* Kurzaufgabe *
Gib die Datensätze von der Zeile mit „collectors: A. B.“ bis einschließlich der Zeile mit „elevation (m): 1900“ zeichengetreu wieder.

* Datensätze der Übung *
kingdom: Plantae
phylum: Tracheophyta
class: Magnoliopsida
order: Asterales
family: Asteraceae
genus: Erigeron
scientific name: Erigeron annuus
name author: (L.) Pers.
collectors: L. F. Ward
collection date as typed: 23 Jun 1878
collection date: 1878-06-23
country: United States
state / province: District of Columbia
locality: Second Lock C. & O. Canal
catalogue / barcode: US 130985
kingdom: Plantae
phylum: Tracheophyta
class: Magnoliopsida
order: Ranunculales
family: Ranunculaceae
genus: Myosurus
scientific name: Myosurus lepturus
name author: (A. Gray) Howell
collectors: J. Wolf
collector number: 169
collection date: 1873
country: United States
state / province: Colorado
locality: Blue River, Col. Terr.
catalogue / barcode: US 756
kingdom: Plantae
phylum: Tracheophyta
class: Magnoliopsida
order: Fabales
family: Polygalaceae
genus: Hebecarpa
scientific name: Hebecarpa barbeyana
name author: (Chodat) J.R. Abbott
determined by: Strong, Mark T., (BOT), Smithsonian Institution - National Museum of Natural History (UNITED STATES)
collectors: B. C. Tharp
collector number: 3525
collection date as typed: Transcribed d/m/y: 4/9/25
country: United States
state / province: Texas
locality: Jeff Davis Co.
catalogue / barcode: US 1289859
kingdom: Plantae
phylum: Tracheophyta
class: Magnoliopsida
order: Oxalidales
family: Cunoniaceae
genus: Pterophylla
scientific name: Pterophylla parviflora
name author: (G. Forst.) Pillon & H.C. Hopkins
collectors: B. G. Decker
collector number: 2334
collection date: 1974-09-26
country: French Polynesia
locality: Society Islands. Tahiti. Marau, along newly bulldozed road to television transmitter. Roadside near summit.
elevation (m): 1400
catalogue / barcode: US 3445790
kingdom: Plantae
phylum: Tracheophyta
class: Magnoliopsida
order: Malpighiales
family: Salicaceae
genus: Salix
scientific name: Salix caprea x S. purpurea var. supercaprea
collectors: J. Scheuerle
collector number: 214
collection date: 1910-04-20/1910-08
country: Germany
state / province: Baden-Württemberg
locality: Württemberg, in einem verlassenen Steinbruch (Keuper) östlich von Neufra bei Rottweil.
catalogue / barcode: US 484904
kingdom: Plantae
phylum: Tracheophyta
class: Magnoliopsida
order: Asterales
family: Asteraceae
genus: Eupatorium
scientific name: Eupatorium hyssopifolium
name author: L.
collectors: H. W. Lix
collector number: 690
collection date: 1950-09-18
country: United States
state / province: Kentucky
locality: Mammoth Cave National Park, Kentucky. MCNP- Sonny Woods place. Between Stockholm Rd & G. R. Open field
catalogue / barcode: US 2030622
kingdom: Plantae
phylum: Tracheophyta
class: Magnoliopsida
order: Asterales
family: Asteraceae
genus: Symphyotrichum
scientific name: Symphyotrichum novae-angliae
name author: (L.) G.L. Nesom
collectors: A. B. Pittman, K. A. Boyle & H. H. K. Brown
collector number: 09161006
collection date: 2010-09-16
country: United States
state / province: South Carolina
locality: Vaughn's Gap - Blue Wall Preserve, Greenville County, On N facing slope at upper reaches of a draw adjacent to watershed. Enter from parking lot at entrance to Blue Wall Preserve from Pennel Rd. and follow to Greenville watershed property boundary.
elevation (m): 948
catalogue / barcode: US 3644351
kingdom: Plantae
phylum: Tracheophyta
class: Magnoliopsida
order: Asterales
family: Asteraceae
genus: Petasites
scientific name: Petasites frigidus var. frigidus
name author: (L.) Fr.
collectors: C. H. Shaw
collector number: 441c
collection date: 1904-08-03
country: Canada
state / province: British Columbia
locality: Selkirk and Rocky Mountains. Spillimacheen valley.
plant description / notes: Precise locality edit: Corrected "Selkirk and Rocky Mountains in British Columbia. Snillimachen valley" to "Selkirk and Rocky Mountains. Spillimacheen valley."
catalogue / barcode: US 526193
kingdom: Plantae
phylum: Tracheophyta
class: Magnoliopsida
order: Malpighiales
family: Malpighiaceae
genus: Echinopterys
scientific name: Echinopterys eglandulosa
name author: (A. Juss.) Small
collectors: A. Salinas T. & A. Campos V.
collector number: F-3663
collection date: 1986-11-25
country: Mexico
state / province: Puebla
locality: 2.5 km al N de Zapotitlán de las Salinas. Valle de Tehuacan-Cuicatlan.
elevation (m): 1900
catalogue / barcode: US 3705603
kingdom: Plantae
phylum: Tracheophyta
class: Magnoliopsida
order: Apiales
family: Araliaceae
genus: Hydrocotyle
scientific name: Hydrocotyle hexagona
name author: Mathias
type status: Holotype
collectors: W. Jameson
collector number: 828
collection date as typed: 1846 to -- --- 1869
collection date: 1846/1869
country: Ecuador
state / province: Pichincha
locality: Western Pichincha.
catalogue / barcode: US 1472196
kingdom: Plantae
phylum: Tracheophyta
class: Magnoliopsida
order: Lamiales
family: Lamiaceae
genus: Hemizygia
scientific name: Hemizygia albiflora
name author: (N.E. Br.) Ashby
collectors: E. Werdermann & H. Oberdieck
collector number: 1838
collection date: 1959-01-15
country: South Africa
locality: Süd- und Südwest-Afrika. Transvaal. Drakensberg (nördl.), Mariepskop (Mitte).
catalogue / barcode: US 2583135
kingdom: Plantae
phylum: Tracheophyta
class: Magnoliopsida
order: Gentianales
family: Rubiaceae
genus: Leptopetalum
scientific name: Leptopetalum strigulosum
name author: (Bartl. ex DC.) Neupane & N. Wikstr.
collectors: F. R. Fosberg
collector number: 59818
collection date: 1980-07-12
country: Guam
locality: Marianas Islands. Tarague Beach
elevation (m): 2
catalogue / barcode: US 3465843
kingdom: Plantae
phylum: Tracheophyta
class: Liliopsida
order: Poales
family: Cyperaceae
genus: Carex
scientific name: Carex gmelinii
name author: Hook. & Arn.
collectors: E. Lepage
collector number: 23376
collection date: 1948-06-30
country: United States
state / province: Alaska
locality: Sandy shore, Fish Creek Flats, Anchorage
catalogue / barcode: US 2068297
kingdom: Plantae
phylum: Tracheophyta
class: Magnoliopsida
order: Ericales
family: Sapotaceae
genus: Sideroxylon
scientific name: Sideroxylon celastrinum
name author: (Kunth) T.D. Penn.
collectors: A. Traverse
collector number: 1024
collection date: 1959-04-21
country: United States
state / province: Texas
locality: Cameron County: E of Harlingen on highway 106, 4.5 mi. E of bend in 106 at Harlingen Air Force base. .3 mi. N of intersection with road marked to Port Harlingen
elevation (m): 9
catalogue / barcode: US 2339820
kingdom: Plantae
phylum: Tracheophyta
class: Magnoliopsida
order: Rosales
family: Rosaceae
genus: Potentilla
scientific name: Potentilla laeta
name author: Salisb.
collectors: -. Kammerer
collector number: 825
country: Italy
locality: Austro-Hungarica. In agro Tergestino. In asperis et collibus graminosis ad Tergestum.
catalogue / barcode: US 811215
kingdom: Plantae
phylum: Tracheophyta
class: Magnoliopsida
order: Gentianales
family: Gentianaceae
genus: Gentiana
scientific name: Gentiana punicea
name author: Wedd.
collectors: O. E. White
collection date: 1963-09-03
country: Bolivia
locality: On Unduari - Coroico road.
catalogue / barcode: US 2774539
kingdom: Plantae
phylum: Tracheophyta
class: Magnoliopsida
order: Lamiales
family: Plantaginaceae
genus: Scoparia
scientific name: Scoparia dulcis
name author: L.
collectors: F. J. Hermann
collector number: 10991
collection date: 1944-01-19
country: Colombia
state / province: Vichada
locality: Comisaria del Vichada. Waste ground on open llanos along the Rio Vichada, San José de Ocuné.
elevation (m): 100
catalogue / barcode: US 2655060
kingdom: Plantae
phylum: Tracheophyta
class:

* Ausgabe zur Aufgabe *
collectors: A. B. Pittman, K. A. Boyle & H. H. K. Brown
collector number: 09161006
collection date: 2010-09-16
country: United States
state / province: South Carolina
locality: Vaughn's Gap - Blue Wall Preserve, Greenville County, On N facing slope at upper reaches of a draw adjacent to watershed. Enter from parking lot at entrance to Blue Wall Preserve from Pennel Rd. and follow to Greenville watershed property boundary.
elevation (m): 948
catalogue / barcode: US 3644351
kingdom: Plantae
phylum: Tracheophyta
class: Magnoliopsida
order: Asterales
family: Asteraceae
genus: Petasites
scientific name: Petasites frigidus var. frigidus
name author: (L.) Fr.
collectors: C. H. Shaw
collector number: 441c
collection date: 1904-08-03
country: Canada
state / province: British Columbia
locality: Selkirk and Rocky Mountains. Spillimacheen valley.
plant description / notes: Precise locality edit: Corrected "Selkirk and Rocky Mountains in British Columbia. Snillimachen valley" to "Selkirk and Rocky Mountains. Spillimacheen valley."
catalogue / barcode: US 526193
kingdom: Plantae
phylum: Tracheophyta
class: Magnoliopsida
order: Malpighiales
family: Malpighiaceae
genus: Echinopterys
scientific name: Echinopterys eglandulosa
name author: (A. Juss.) Small
collectors: A. Salinas T. & A. Campos V.
collector number: F-3663
collection date: 1986-11-25
country: Mexico
state / province: Puebla
locality: 2.5 km al N de Zapotitlán de las Salinas. Valle de Tehuacan-Cuicatlan.
elevation (m): 1900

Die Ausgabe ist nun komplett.